Les deux précédents articles consacrés à Diderot ont mis en évidence les raisons idéologiques et sociales de la rupture avec Rousseau (voir Diderot 1 et 2).
Il en est peut-être une autre, plus intime, dont la critique ne parle guère et qui pourtant apparaît de manière sous-jacente dans l'oeuvre du Genevois. Souvenez-vous tout d'abord de cette note qu'il insère dans sa Lettre à d'Alembert et qui accuse Diderot de traîtrise : "si vous avez tiré l'épée contre votre ami, n'en désespérez pas ; car il y a moyen de revenir. Si vous l'avez attristé par vos paroles, ne craignez rien, il est possible de vous réconcilier avec lui. Mais pour l'outrage, le reproche injurieux, la révélation du secret et la plaie faite à son coeur en trahison, point de grace à ses yeux : il s'éloignera sans retour."
A propos de ce secret révélé par Diderot, Rousseau s'exclame à nouveau dans ses Confessions : "Et toi aussi, Diderot... Indigne ami !" On le sait déjà, en 1758, il reproche à son ancien ami d'avoir colporté dans Paris le bruit de ses amours avec Sophie d'Houdetot. Ajoutez à cela la célèbre phrase du Fils Naturel ("il n'y a que le méchant qui soit seul"), et l'on a là les raisons toutes trouvées de cette rupture entre les deux amis.
Certains détails pourraient pourtant nous pousser plus loin, vers d'autres explications qu'on néglige peut-être parce qu'elles accableraient Diderot, l'une des figures emblématiques du mouvement des Lumières.
Pour ma part, si j'épargne le philosophe, je n'éprouve guère de sympathie pour l'homme. Par conséquent...
Passons rapidement sur ses Tablettes, rédigées en 1758, et qui se résument à un flot d'injures déversées sur Rousseau.
Et revenons à ce Fils Naturel, publié par Diderot en 1757 dans lequel le personnage Dorval s'écrie : "Non, je n'enlèverai point à mon ami sa maîtresse..." Et plus loin : "Si j'avais des enfants, comme j'en vois tant d'autres, malheureux et méchants, j'en mourrais de douleur... Ah, Constance, qui ne tremblerait d'augmenter le nombre de ces malheureux qu'on a comparé à des forçats..."
Dans cette même pièce, comme le titre l'indique, le thème de l'enfant illégitime est d'ailleurs largement évoqué.

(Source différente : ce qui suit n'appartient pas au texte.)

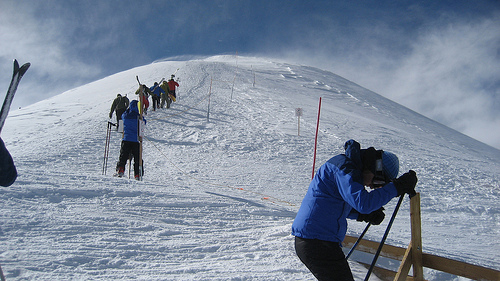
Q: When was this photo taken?
A: Daytime.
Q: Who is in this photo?
A: Skiers.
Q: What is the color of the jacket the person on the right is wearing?
A: Blue.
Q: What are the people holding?
A: Their skis.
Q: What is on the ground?
A: Snow.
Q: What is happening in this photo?
A: Skiers are climbing a mountain.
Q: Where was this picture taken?
A: On a ski slope.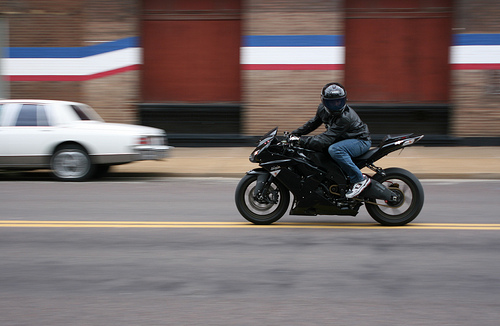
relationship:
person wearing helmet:
[275, 69, 432, 203] [319, 79, 350, 111]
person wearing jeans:
[275, 69, 432, 203] [327, 131, 373, 176]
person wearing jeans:
[275, 69, 432, 203] [328, 136, 371, 186]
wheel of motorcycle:
[362, 167, 422, 228] [229, 115, 433, 225]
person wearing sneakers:
[275, 69, 432, 203] [340, 173, 376, 201]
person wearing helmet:
[275, 69, 432, 203] [315, 82, 351, 115]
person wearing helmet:
[275, 69, 432, 203] [319, 82, 348, 117]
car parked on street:
[0, 95, 179, 183] [0, 175, 499, 325]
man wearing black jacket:
[288, 77, 387, 199] [292, 107, 375, 152]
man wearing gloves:
[288, 77, 387, 199] [295, 137, 308, 146]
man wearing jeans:
[288, 77, 387, 199] [320, 146, 360, 185]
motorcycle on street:
[227, 119, 438, 233] [28, 178, 467, 324]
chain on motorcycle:
[317, 165, 409, 210] [217, 118, 449, 225]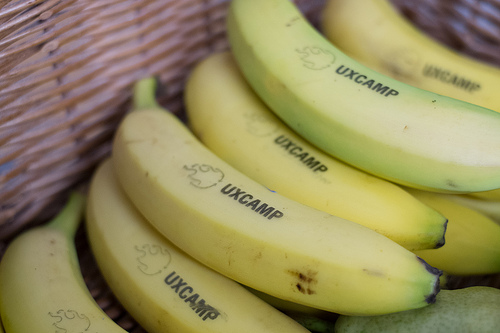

Combien ces propos ont dû résonner douloureusement à l'oreille de Rousseau. Faut-il rappeler le sort qu'il a réservé aux enfants qu'il prétend être les siens ? Faut-il rappeler les nombreuses infidélités de Thérèse tout au long de sa liaison avec Rousseau ? Faut-il rappeler, enfin, que Diderot était déjà l'ami de Rousseau au moment où ce dernier s'est mis à fréquenter la lingère ?
Dans une lettre datée du 16 mars 1757, Rousseau écrit à Diderot : "Je suis très sûr de ne vous avoir jamais fait d'autre mal que de ne pas endurer assez patiemment celui que vous aimez à me faire..." Le 26 mars, dans une nouvelle lettre à Diderot, il évoque les "maux" que son ami lui cause. Et quel serait donc ce mal qu'aurait fait Diderot à Jean-Jacques ? Ne pourrait-on comprendre ce Fils Naturel comme une provocation destinée à faire réagir Rousseau ? Dans son récent Diderot, Sophie Chauveau nous expose les nombreuses frasques sexuelles de son personnage. Il se pourrait fort, pourtant, qu'elle ait omis d'en évoquer une, peut-être la plus décisive...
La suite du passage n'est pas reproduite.